• What the task asks: Pull the source text out of each of the entries below and copy it line for line, without changing anything.

• Supplied material:

============================================================

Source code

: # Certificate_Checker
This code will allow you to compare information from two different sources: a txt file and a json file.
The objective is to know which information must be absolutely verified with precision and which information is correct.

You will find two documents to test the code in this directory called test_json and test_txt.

============================================================

• Output of the exercise:
Source code

: # Certificate_Checker
This code will allow you to compare information from two different sources: a txt file and a json file.
The objective is to know which information must be absolutely verified with precision and which information is correct.

You will find two documents to test the code in this directory called test_json and test_txt.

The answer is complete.